Bloomberg (archive.ph)
By Josh Sisco and Kurt Wagner
2025-06-03 01:54:01GMT
The US Federal Trade Commission is investigating whether more than a dozen media and advertising groups have illegally colluded to boycott online content alleged to be hateful, false or misleading, according to people familiar with the matter and a document seen by Bloomberg News.
The investigation partially relates to litigation between Elon Musk’s X and the liberal watchdog group Media Matters For America, but extends far beyond that dispute to include other trade groups, including Interactive Advertising Bureau, World Federation of Advertisers and the news rating company Ad Fontes Media Inc., according to the people, who asked not to be identified because they weren’t authorized to speak publicly.
“No matter what the possible claim the FTC is investigating, we are confident that Ad Fontes Media’s business activities are not only proper and lawful, but constitutionally protected,” Vanessa Otero, Ad Fontes chief executive officer, said in a statement. “So we are dismayed to even receive such a broad and intrusive demand letter in the first place.”
A spokesperson for the FTC did not immediately respond to a request for comment. Spokespeople for X, IAB and WFA and Musk did not immediately respond to requests for comment. The New York Times first reported details of the investigation.
The investigation stems in part from a drop in advertising at X, formerly known as Twitter, after Musk bought the company in late 2022, according to the people.
X’s advertising business suffered following Musk’s $44 billion takeover and his decision to eliminate some rules and policies governing content on the service in the name of promoting free speech. Many advertisers paused or pulled back on spending, and X sued the World Federation of Advertisers in August over the mass exodus. It later added several individual companies as defendants.
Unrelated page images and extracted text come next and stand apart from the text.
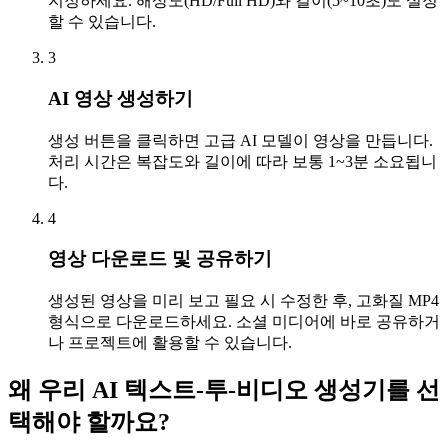
지정하세요. 해상도(HD/Full HD)와 길이(5~10초)도 설정
할 수 있습니다.
3
AI 영상 생성하기
생성 버튼을 클릭하면 고급 AI 모델이 영상을 만듭니다.
처리 시간은 복잡도와 길이에 따라 보통 1~3분 소요됩니
다.
4
영상 다운로드 및 공유하기
생성된 영상을 미리 보고 필요 시 수정한 후, 고화질 MP4
형식으로 다운로드하세요. 소셜 미디어에 바로 공유하거
나 프로젝트에 활용할 수 있습니다.
왜 우리 AI 텍스트-투-비디오 생성기를 선
택해야 할까요?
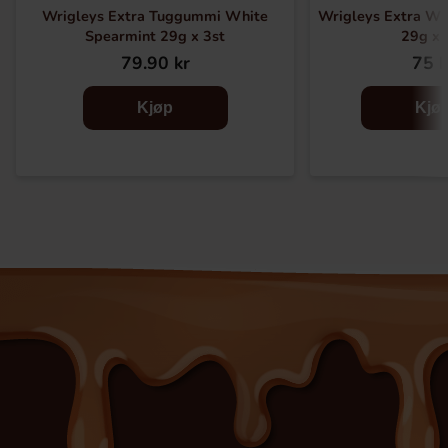
Wrigleys Extra Tuggummi White
Wrigleys Extra Wh
Spearmint 29g x 3st
29g x 
79.90 kr
75 k
Kjøp
Kjø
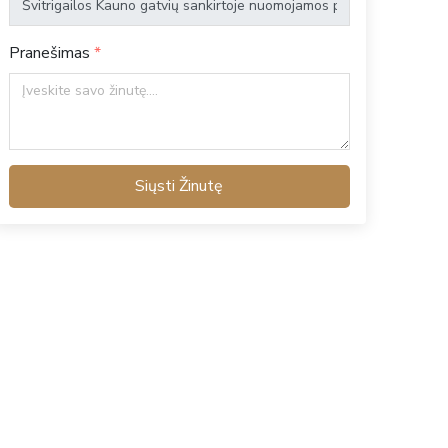
Pranešimas
Siųsti Žinutę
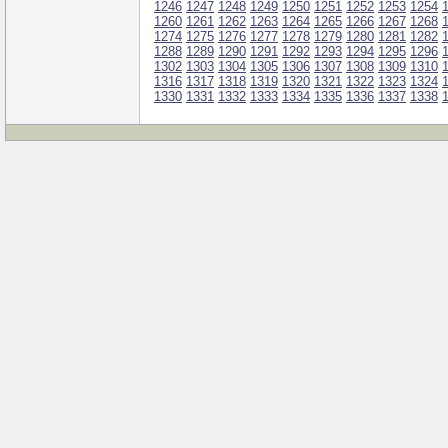
1246
1247
1248
1249
1250
1251
1252
1253
1254
1260
1261
1262
1263
1264
1265
1266
1267
1268
1274
1275
1276
1277
1278
1279
1280
1281
1282
1288
1289
1290
1291
1292
1293
1294
1295
1296
1302
1303
1304
1305
1306
1307
1308
1309
1310
1316
1317
1318
1319
1320
1321
1322
1323
1324
1330
1331
1332
1333
1334
1335
1336
1337
1338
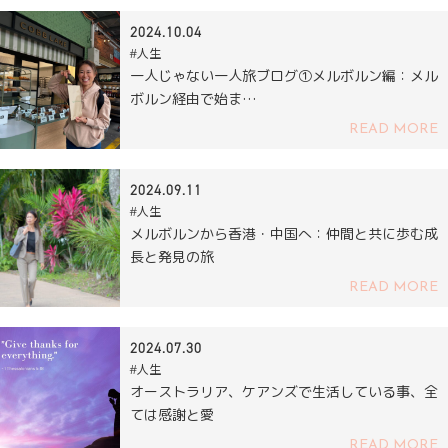
2024.10.04
#人生
一人じゃない一人旅ブログ①メルボルン編：メル
ボルン経由で始ま…
READ MORE
2024.09.11
#人生
メルボルンから香港・中国へ：仲間と共に歩む成
長と発見の旅
READ MORE
2024.07.30
#人生
オーストラリア、ケアンズで生活している事、全
ては感謝と愛
READ MORE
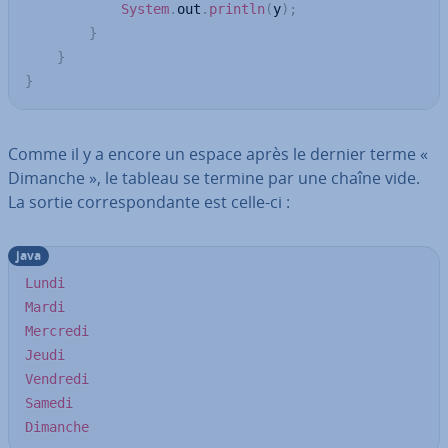
System
.
out
.
println
(
y
)
;
}
}
}
Comme il y a encore un espace après le dernier terme «
Dimanche », le tableau se termine par une chaîne vide.
La sortie cor­res­pon­dante est celle-ci :
java
Lundi
Mardi
Mercredi
Jeudi
Vendredi
Samedi
Dimanche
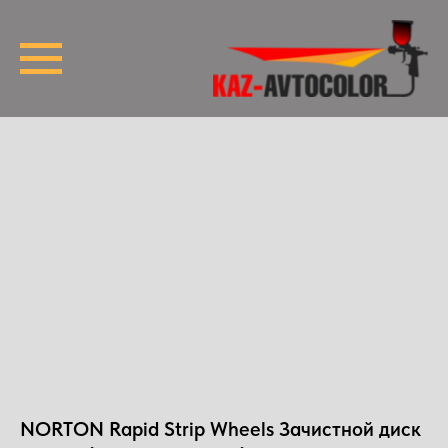
NORTON Rapid Strip Wheels Зачистной диск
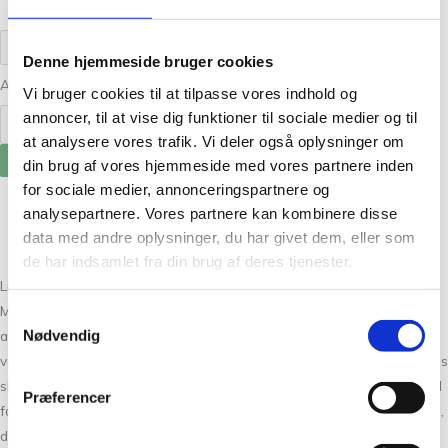
Denne hjemmeside bruger cookies
Antal:
-
+
Vi bruger cookies til at tilpasse vores indhold og
annoncer, til at vise dig funktioner til sociale medier og til
at analysere vores trafik. Vi deler også oplysninger om
Tilføj til kurv
din brug af vores hjemmeside med vores partnere inden
for sociale medier, annonceringspartnere og
Beskrivelse
analysepartnere. Vores partnere kan kombinere disse
Yderligere information
data med andre oplysninger, du har givet dem, eller som
Anmeldelser (0)
de har indsamlet fra din brug af deres tjenester.
Lidt om Melange Sweater:
Melange Sweater strikkes oppefra og ned. Først strikkes øverste del
Samtykkevalg
Nødvendig
af ryggen frem og tilbage, idet skulderhældningen formes med
vendepinde. Nederst på ryggen strikkes udtagninger. Herefter strikkes
skuldrene hver for sig frem og tilbage på rundpind. Disse samles fortil
Præferencer
for at danne forstykke. Forstykke og ryg samles for at danne kroppen,
der strikkes rundt på rundpind. Ærmerne strikkes ud fra opsamlede m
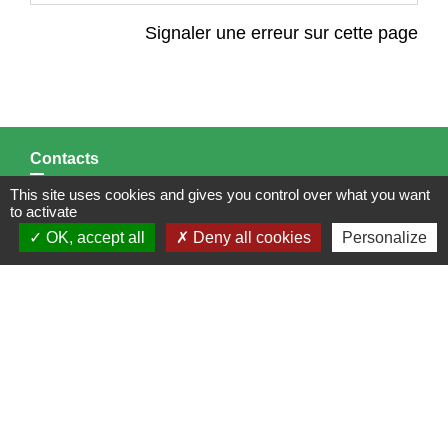
Signaler une erreur sur cette page
Contacts
This site uses cookies and gives you control over what you want
Mairie de Brains
to activate
2 place de la Mairie
OK, accept all
Deny all cookies
Personalize
44830 Brains - FRANCE
+33 2 40 65 51 30
Contact par formulaire
Horaires d'ouverture:
Lundi : 14h - 17h
Mardi : 8h30 - 13h / 14h - 17h
Mercredi : 8h30 - 13h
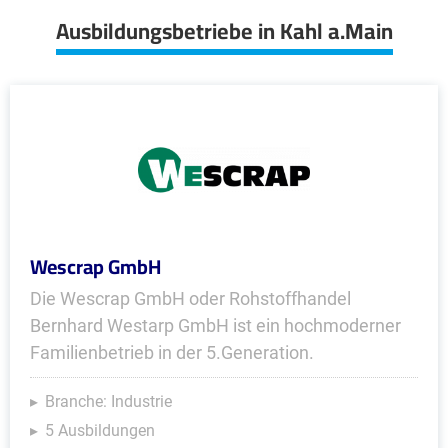
Ausbildungsbetriebe in Kahl a.Main
Wescrap GmbH
Die Wescrap GmbH oder Rohstoffhandel
Bernhard Westarp GmbH ist ein hochmoderner
Familienbetrieb in der 5.Generation.
Branche: Industrie
5 Ausbildungen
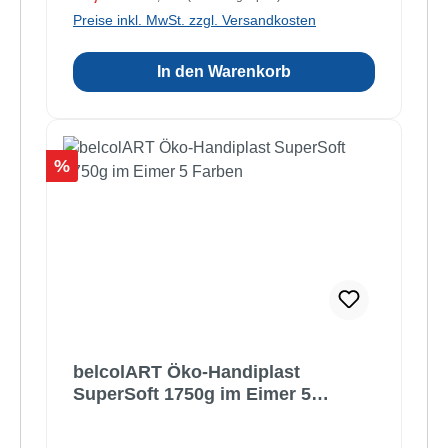
Preise inkl. MwSt. zzgl. Versandkosten
In den Warenkorb
Rabatt
%
belcolART Öko-Handiplast
SuperSoft 1750g im Eimer 5
Farben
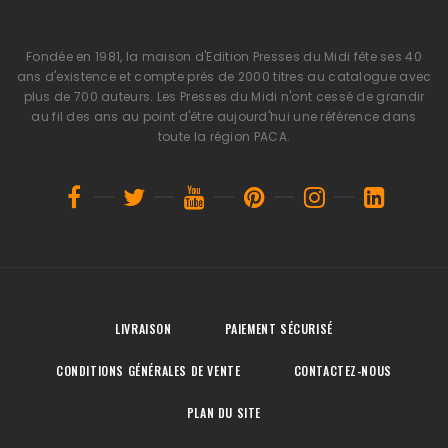
Fondée en 1981, la maison d'Edition Presses du Midi fête ses 40
ans d'existence et compte près de 2000 titres au catalogue avec
plus de 700 auteurs. Les Presses du Midi n'ont cessé de grandir
au fil des ans au point d'être aujourd'hui une référence dans
toute la région PACA.
LIVRAISON
PAIEMENT SÉCURISÉ
CONDITIONS GÉNÉRALES DE VENTE
CONTACTEZ-NOUS
PLAN DU SITE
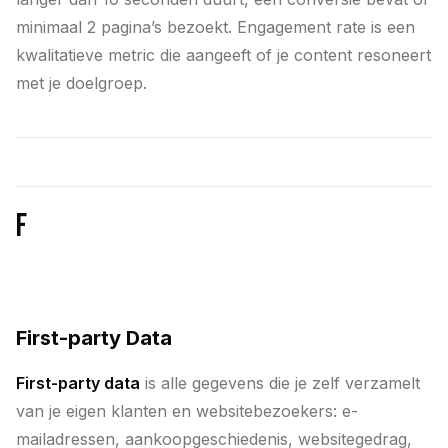
minimaal 2 pagina’s bezoekt. Engagement rate is een
kwalitatieve metric die aangeeft of je content resoneert
met je doelgroep.
F
First-party Data
First-party data
is alle gegevens die je zelf verzamelt
van je eigen klanten en websitebezoekers: e-
mailadressen, aankoopgeschiedenis, websitegedrag,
In May, those companies including Nestle SA, Shell PLC and Abbott Laboratories filed a request to dismiss the lawsuit, arguing that they each reacted independently to changes on X without coordinating. Musk and Media Matters are also entangled in similar litigation.
Media Matters last week won a ruling by a federal appeals court in Washington rejecting a demand from the state of Texas for its internal records as part of an investigation by the state’s attorney general.
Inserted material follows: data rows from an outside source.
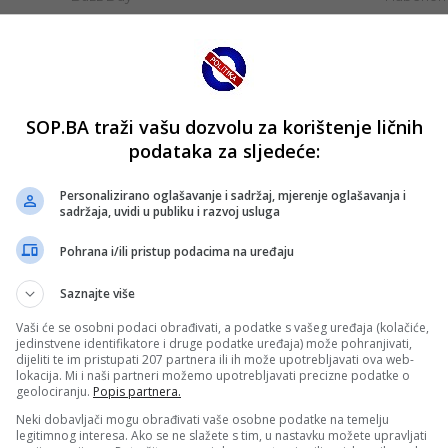
SOP.BA traži vašu dozvolu za korištenje ličnih
podataka za sljedeće:
Personalizirano oglašavanje i sadržaj, mjerenje oglašavanja i
sadržaja, uvidi u publiku i razvoj usluga
Pohrana i/ili pristup podacima na uređaju
Saznajte više
Vaši će se osobni podaci obrađivati, a podatke s vašeg uređaja (kolačiće,
jedinstvene identifikatore i druge podatke uređaja) može pohranjivati,
dijeliti te im pristupati 207 partnera ili ih može upotrebljavati ova web-
lokacija. Mi i naši partneri možemo upotrebljavati precizne podatke o
geolociranju.
Popis partnera.
Neki dobavljači mogu obrađivati vaše osobne podatke na temelju
legitimnog interesa. Ako se ne slažete s tim, u nastavku možete upravljati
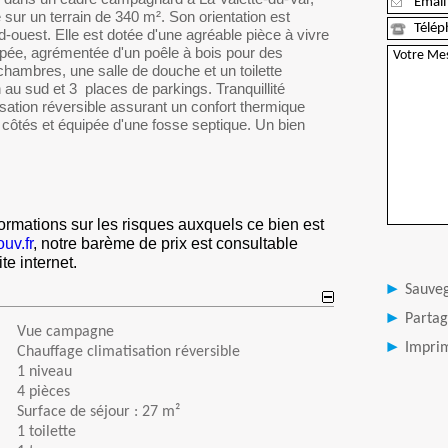
 sur un terrain de 340 m². Son orientation est
d-ouest. Elle est dotée d'une agréable pièce à vivre
ipée, agrémentée d'un poêle à bois pour des
 chambres, une salle de douche et un toilette
n au sud et 3 places de parkings. Tranquillité
tisation réversible assurant un confort thermique
 côtés et équipée d'une fosse septique. Un bien
ormations sur les risques auxquels ce bien est
uv.fr
, notre barème de prix est consultable
te internet.
Sauve
Partag
Vue campagne
Imprim
Chauffage climatisation réversible
1 niveau
4 pièces
Surface de séjour : 27 m²
1 toilette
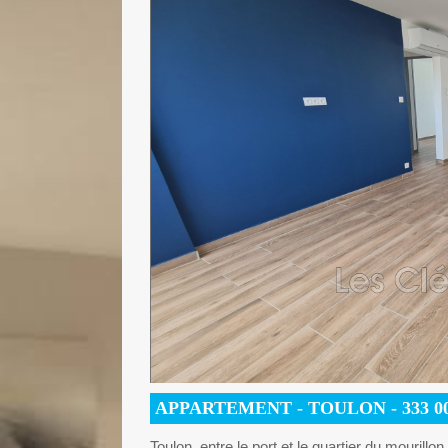
APPARTEMENT
- TOULON -
333 0
Toulon, entre le port et le quartier du mouri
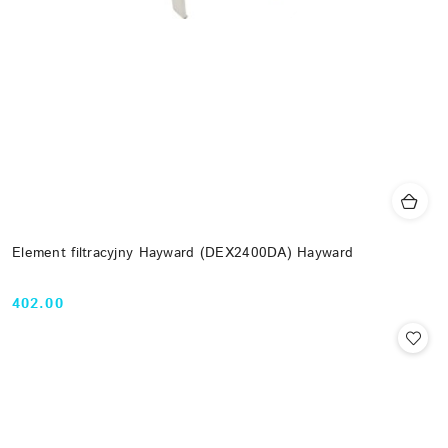
Element filtracyjny Hayward (DEX2400DA) Hayward
402.00
Cena:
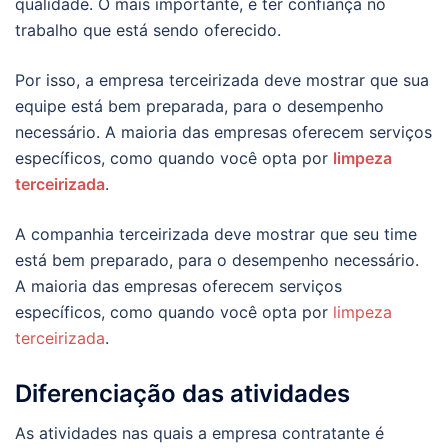
qualidade. O mais importante, é ter confiança no
trabalho que está sendo oferecido.
Por isso, a empresa terceirizada deve mostrar que sua
equipe está bem preparada, para o desempenho
necessário. A maioria das empresas oferecem serviços
específicos, como quando você opta por
limpeza
terceirizada
.
A companhia terceirizada deve mostrar que seu time
está bem preparado, para o desempenho necessário.
A maioria das empresas oferecem serviços
específicos, como quando você opta por
limpeza
terceirizada
.
Diferenciação das atividades
As atividades nas quais a empresa contratante é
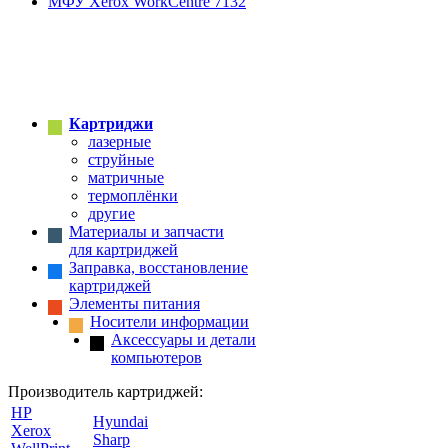
МФУ Xerox WorkCentre 7132
Картриджи
лазерные
струйные
матричные
термоплёнки
другие
Материалы и запчасти
для картриджей
Заправка, восстановление
картриджей
Элементы питания
Носители информации
Аксессуары и детали
компьютеров
Производитель картриджей:
HP
Hyundai
Xerox
Sharp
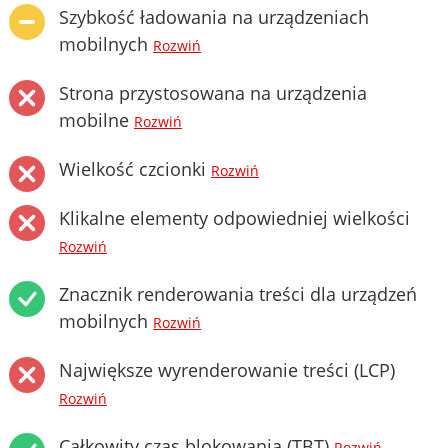
Szybkość ładowania na urządzeniach
mobilnych
Rozwiń
Strona przystosowana na urządzenia
mobilne
Rozwiń
Wielkość czcionki
Rozwiń
Klikalne elementy odpowiedniej wielkości
Rozwiń
Znacznik renderowania treści dla urządzeń
mobilnych
Rozwiń
Największe wyrenderowanie treści (LCP)
Rozwiń
Całkowity czas blokowania (TBT)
“The Trump administration has been defined by naming right-wing media figures to key posts and abusing the power of the federal government to bully perceived opponents and silence critics,” Media Matters President Angelo Carusone said in a statement. “It’s clear that’s exactly what’s happening here.”
As part of its investigation, the FTC is asking for communications between the dozen-plus ad and news industry groups that monitor news sources, websites and other outlets for misinformation, hate speech, false or deceptive content and other similar topics, according to the document viewed by Bloomberg.
The FTC is asking whether any content ratings may be “politically biased,” what methodologies underpin the ratings and for any allegations that they are unreliable, subjective or unscientific, according to the document.
FTC Chair Andrew Ferguson has long suggested that he would open such a probe dating back to the end of the Biden Administration, when he was still a minority commissioner.
In a December opinion supporting a settlement over an online sneaker seller’s misleading terms of service, he called for an investigation into tech platforms “for banning users and censoring content.”
In that opinion he specifically mentioned the alleged advertiser boycott of X and expressed support for Musk’s ownership of the social media platform, saying “its current turn toward free expression is due only to its new owner’s unusually firm commitment to free and open debate.” He added that if an “investigation reveals anti-competitive cartels that facilitate or promote censorship, we ought to bust them up.”